[MUSIC PLAYING]
SPEAKER 1: Gene therapy can be delivered intrathecally with lumbar puncture or what are the limitations? Why do you believe that gene therapy has to be delivered intraparenchymally with a neurosurgical approach?
SPEAKER 2: Another great question. And that can be answered two ways. One, with our approaches that we've developed for Parkinson's disease, it's very important that we remain very focused in terms of specific region of the brain that we'd like to transduce. So that is not possible with vectors which are being delivered through the, let's say, intrathecal space, because the off-target transduction is extremely high. So the targeted delivery that we can obtain by direct infusion of the viral vectors into the brain is what really provides us with a few things.

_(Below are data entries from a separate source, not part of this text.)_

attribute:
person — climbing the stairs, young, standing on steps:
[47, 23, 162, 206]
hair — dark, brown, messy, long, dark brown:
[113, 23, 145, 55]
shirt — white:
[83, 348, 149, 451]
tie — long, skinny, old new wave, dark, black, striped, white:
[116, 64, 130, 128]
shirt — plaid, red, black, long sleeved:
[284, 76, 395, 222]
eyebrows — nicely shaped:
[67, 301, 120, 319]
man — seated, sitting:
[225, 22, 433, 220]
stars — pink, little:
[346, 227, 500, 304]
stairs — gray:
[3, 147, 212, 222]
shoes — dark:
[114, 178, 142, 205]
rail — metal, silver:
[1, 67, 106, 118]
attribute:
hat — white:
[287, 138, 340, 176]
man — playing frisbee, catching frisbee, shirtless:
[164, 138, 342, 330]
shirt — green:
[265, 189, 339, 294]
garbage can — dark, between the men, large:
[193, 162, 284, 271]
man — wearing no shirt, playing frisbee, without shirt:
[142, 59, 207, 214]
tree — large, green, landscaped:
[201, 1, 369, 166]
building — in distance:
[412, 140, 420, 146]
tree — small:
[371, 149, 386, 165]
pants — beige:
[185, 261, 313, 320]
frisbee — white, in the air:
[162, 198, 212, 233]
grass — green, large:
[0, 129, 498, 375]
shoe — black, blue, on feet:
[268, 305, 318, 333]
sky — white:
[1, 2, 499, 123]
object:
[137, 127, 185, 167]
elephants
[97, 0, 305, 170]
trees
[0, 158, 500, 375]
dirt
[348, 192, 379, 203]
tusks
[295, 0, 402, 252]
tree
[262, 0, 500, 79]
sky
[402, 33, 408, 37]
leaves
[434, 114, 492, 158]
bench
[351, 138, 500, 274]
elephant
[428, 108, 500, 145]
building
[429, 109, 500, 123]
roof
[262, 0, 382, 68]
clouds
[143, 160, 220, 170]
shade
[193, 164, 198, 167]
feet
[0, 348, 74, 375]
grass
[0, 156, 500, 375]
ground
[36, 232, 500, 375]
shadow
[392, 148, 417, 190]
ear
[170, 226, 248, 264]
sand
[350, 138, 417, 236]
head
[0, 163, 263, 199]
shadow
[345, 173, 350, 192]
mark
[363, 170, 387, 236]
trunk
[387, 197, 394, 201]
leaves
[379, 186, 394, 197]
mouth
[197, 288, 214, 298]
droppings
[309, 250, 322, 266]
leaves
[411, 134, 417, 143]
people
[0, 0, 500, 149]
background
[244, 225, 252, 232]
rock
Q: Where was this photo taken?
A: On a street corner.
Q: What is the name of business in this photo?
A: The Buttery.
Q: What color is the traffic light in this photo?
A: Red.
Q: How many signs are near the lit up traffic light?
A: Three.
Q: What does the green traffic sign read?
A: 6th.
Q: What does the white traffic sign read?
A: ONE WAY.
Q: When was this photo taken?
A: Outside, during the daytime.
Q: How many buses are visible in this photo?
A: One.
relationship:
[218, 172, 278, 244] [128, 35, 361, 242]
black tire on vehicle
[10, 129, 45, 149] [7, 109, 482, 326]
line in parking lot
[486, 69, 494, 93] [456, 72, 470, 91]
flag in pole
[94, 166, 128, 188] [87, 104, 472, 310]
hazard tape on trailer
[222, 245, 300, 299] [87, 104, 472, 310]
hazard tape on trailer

One, it's a very precise targeting within the area of the brain that we would like to treat, but also dramatically reduces any possible immune responses that would be otherwise present with the systemic administration.
And then, as I said, it also will limit the off-target transduction in the areas of the brain that we may not want to express those particular genes in terms of both AADC and GDNF, these things are very, very important to us.
And lastly, I'd like to mention that we have learned how to utilize the [INAUDIBLE] tropism of these particular viral vectors we'd be using-- there are many serotypes of the adeno-associated viral vectors-- but also learn how to utilize the neuronal pathways within the brain to really disseminate the gene expression. So by understanding the pathology, but also neuroanatomy, we can target small part of the brain, just as we're doing it in Parkinson's, and utilize the neuronal projections to deliver the payload into the terminal areas, which would be much more diffuse, very often, than our target.